Give back the records in full, with every line exactly as it was.
▬▬▬
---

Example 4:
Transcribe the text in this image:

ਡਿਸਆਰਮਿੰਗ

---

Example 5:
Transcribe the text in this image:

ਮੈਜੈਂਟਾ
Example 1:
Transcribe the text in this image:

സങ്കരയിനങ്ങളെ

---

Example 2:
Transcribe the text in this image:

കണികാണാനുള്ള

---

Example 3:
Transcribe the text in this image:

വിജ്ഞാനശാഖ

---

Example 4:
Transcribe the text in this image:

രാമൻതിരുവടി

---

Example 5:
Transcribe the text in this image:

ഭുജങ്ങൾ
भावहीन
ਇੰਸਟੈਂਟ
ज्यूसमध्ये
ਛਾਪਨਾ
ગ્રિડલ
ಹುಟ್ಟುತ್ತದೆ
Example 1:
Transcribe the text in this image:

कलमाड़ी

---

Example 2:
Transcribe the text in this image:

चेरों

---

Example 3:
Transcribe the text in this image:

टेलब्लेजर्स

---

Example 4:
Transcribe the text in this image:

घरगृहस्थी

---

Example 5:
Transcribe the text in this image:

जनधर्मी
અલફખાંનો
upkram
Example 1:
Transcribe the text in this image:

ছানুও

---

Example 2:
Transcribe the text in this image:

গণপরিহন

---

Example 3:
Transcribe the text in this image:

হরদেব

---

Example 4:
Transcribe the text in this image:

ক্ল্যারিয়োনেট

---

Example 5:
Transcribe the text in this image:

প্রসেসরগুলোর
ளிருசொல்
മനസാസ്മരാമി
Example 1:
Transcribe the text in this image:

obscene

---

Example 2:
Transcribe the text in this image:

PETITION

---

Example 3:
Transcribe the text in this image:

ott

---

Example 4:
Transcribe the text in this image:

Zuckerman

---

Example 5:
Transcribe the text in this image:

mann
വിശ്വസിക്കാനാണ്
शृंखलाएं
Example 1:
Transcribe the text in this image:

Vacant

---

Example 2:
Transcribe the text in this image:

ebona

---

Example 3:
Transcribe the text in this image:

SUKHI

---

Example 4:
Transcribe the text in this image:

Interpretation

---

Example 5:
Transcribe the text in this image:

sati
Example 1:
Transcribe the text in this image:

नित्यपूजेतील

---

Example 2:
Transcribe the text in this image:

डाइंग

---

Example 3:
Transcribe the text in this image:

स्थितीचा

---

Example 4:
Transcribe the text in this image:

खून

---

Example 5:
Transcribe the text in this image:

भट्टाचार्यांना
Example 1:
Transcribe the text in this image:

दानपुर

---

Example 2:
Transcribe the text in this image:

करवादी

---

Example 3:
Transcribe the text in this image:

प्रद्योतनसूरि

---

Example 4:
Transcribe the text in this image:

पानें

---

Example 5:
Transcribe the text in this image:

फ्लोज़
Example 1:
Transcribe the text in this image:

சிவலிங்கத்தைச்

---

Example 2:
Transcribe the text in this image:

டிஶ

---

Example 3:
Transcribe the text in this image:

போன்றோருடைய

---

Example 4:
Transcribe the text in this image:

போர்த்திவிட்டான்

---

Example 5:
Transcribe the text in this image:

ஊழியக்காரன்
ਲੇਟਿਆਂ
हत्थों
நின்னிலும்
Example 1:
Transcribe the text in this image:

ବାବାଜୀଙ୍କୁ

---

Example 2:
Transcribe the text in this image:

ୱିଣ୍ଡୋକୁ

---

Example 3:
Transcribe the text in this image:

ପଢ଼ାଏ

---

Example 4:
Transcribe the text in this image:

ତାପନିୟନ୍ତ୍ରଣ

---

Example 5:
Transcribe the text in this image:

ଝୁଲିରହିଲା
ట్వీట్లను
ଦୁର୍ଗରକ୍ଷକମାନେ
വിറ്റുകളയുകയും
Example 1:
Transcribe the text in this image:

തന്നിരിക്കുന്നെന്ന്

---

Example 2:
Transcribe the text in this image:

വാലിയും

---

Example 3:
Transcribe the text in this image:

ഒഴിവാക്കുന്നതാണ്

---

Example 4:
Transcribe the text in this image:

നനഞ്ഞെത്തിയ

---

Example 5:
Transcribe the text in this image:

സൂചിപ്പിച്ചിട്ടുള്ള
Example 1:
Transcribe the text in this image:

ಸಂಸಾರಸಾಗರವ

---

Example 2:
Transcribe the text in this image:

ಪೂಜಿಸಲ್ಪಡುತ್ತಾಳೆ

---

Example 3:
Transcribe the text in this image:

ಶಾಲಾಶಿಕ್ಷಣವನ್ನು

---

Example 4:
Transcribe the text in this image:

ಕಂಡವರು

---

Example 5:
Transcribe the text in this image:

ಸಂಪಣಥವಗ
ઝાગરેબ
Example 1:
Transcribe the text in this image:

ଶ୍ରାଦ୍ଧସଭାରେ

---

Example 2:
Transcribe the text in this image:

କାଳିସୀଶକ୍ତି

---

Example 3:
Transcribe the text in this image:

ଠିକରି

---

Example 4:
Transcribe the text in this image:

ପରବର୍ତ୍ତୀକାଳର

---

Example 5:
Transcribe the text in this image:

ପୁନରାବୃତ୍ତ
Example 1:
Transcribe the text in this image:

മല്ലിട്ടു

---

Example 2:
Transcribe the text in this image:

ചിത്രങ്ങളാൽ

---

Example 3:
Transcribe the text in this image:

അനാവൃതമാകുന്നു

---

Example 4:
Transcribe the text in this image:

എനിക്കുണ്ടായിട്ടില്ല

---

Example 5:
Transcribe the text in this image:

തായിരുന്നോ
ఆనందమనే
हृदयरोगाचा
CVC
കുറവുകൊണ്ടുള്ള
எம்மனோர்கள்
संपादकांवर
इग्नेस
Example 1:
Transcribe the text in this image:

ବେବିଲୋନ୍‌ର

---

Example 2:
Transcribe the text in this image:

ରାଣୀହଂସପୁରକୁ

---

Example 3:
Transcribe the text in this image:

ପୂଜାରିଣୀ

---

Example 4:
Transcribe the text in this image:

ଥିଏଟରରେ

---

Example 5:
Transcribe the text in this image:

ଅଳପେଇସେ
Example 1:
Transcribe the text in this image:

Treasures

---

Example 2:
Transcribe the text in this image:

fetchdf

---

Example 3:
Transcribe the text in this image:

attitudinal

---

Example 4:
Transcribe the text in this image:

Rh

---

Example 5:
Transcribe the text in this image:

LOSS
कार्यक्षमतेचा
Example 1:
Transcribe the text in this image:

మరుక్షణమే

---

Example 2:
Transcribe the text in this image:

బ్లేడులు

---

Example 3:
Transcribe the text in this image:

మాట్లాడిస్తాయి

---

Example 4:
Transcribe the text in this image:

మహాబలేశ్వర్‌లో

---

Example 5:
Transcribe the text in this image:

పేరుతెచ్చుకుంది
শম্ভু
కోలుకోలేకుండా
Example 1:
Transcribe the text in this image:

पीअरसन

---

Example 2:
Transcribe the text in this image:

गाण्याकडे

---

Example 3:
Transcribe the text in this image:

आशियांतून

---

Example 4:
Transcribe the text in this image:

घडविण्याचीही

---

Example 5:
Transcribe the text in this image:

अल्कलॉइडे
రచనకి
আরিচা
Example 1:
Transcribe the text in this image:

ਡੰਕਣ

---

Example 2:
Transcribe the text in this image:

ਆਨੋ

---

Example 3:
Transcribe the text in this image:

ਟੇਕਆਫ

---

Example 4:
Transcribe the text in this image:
▬▬▬
Answer section:
---

Example 4:
Transcribe the text in this image:

ਡਿਸਆਰਮਿੰਗ

---

Example 5:
Transcribe the text in this image:

ਮੈਜੈਂਟਾ
Example 1:
Transcribe the text in this image:

സങ്കരയിനങ്ങളെ

---

Example 2:
Transcribe the text in this image:

കണികാണാനുള്ള

---

Example 3:
Transcribe the text in this image:

വിജ്ഞാനശാഖ

---

Example 4:
Transcribe the text in this image:

രാമൻതിരുവടി

---

Example 5:
Transcribe the text in this image:

ഭുജങ്ങൾ
भावहीन
ਇੰਸਟੈਂਟ
ज्यूसमध्ये
ਛਾਪਨਾ
ગ્રિડલ
ಹುಟ್ಟುತ್ತದೆ
Example 1:
Transcribe the text in this image:

कलमाड़ी

---

Example 2:
Transcribe the text in this image:

चेरों

---

Example 3:
Transcribe the text in this image:

टेलब्लेजर्स

---

Example 4:
Transcribe the text in this image:

घरगृहस्थी

---

Example 5:
Transcribe the text in this image:

जनधर्मी
અલફખાંનો
upkram
Example 1:
Transcribe the text in this image:

ছানুও

---

Example 2:
Transcribe the text in this image:

গণপরিহন

---

Example 3:
Transcribe the text in this image:

হরদেব

---

Example 4:
Transcribe the text in this image:

ক্ল্যারিয়োনেট

---

Example 5:
Transcribe the text in this image:

প্রসেসরগুলোর
ளிருசொல்
മനസാസ്മരാമി
Example 1:
Transcribe the text in this image:

obscene

---

Example 2:
Transcribe the text in this image:

PETITION

---

Example 3:
Transcribe the text in this image:

ott

---

Example 4:
Transcribe the text in this image:

Zuckerman

---

Example 5:
Transcribe the text in this image:

mann
വിശ്വസിക്കാനാണ്
शृंखलाएं
Example 1:
Transcribe the text in this image:

Vacant

---

Example 2:
Transcribe the text in this image:

ebona

---

Example 3:
Transcribe the text in this image:

SUKHI

---

Example 4:
Transcribe the text in this image:

Interpretation

---

Example 5:
Transcribe the text in this image:

sati
Example 1:
Transcribe the text in this image:

नित्यपूजेतील

---

Example 2:
Transcribe the text in this image:

डाइंग

---

Example 3:
Transcribe the text in this image:

स्थितीचा

---

Example 4:
Transcribe the text in this image:

खून

---

Example 5:
Transcribe the text in this image:

भट्टाचार्यांना
Example 1:
Transcribe the text in this image:

दानपुर

---

Example 2:
Transcribe the text in this image:

करवादी

---

Example 3:
Transcribe the text in this image:

प्रद्योतनसूरि

---

Example 4:
Transcribe the text in this image:

पानें

---

Example 5:
Transcribe the text in this image:

फ्लोज़
Example 1:
Transcribe the text in this image:

சிவலிங்கத்தைச்

---

Example 2:
Transcribe the text in this image:

டிஶ

---

Example 3:
Transcribe the text in this image:

போன்றோருடைய

---

Example 4:
Transcribe the text in this image:

போர்த்திவிட்டான்

---

Example 5:
Transcribe the text in this image:

ஊழியக்காரன்
ਲੇਟਿਆਂ
हत्थों
நின்னிலும்
Example 1:
Transcribe the text in this image:

ବାବାଜୀଙ୍କୁ

---

Example 2:
Transcribe the text in this image:

ୱିଣ୍ଡୋକୁ

---

Example 3:
Transcribe the text in this image:

ପଢ଼ାଏ

---

Example 4:
Transcribe the text in this image:

ତାପନିୟନ୍ତ୍ରଣ

---

Example 5:
Transcribe the text in this image:

ଝୁଲିରହିଲା
ట్వీట్లను
ଦୁର୍ଗରକ୍ଷକମାନେ
വിറ്റുകളയുകയും
Example 1:
Transcribe the text in this image:

തന്നിരിക്കുന്നെന്ന്

---

Example 2:
Transcribe the text in this image:

വാലിയും

---

Example 3:
Transcribe the text in this image:

ഒഴിവാക്കുന്നതാണ്

---

Example 4:
Transcribe the text in this image:

നനഞ്ഞെത്തിയ

---

Example 5:
Transcribe the text in this image:

സൂചിപ്പിച്ചിട്ടുള്ള
Example 1:
Transcribe the text in this image:

ಸಂಸಾರಸಾಗರವ

---

Example 2:
Transcribe the text in this image:

ಪೂಜಿಸಲ್ಪಡುತ್ತಾಳೆ

---

Example 3:
Transcribe the text in this image:

ಶಾಲಾಶಿಕ್ಷಣವನ್ನು

---

Example 4:
Transcribe the text in this image:

ಕಂಡವರು

---

Example 5:
Transcribe the text in this image:

ಸಂಪಣಥವಗ
ઝાગરેબ
Example 1:
Transcribe the text in this image:

ଶ୍ରାଦ୍ଧସଭାରେ

---

Example 2:
Transcribe the text in this image:

କାଳିସୀଶକ୍ତି

---

Example 3:
Transcribe the text in this image:

ଠିକରି

---

Example 4:
Transcribe the text in this image:

ପରବର୍ତ୍ତୀକାଳର

---

Example 5:
Transcribe the text in this image:

ପୁନରାବୃତ୍ତ
Example 1:
Transcribe the text in this image:

മല്ലിട്ടു

---

Example 2:
Transcribe the text in this image:

ചിത്രങ്ങളാൽ

---

Example 3:
Transcribe the text in this image:

അനാവൃതമാകുന്നു

---

Example 4:
Transcribe the text in this image:

എനിക്കുണ്ടായിട്ടില്ല

---

Example 5:
Transcribe the text in this image:

തായിരുന്നോ
ఆనందమనే
हृदयरोगाचा
CVC
കുറവുകൊണ്ടുള്ള
எம்மனோர்கள்
संपादकांवर
इग्नेस
Example 1:
Transcribe the text in this image:

ବେବିଲୋନ୍‌ର

---

Example 2:
Transcribe the text in this image:

ରାଣୀହଂସପୁରକୁ

---

Example 3:
Transcribe the text in this image:

ପୂଜାରିଣୀ

---

Example 4:
Transcribe the text in this image:

ଥିଏଟରରେ

---

Example 5:
Transcribe the text in this image:

ଅଳପେଇସେ
Example 1:
Transcribe the text in this image:

Treasures

---

Example 2:
Transcribe the text in this image:

fetchdf

---

Example 3:
Transcribe the text in this image:

attitudinal

---

Example 4:
Transcribe the text in this image:

Rh

---

Example 5:
Transcribe the text in this image:

LOSS
कार्यक्षमतेचा
Example 1:
Transcribe the text in this image:

మరుక్షణమే

---

Example 2:
Transcribe the text in this image:

బ్లేడులు

---

Example 3:
Transcribe the text in this image:

మాట్లాడిస్తాయి

---

Example 4:
Transcribe the text in this image:

మహాబలేశ్వర్‌లో

---

Example 5:
Transcribe the text in this image:

పేరుతెచ్చుకుంది
শম্ভু
కోలుకోలేకుండా
Example 1:
Transcribe the text in this image:

पीअरसन

---

Example 2:
Transcribe the text in this image:

गाण्याकडे

---

Example 3:
Transcribe the text in this image:

आशियांतून

---

Example 4:
Transcribe the text in this image:

घडविण्याचीही

---

Example 5:
Transcribe the text in this image:

अल्कलॉइडे
రచనకి
আরিচা
Example 1:
Transcribe the text in this image:

ਡੰਕਣ

---

Example 2:
Transcribe the text in this image:

ਆਨੋ

---

Example 3:
Transcribe the text in this image:

ਟੇਕਆਫ

---

Example 4:
Transcribe the text in this image:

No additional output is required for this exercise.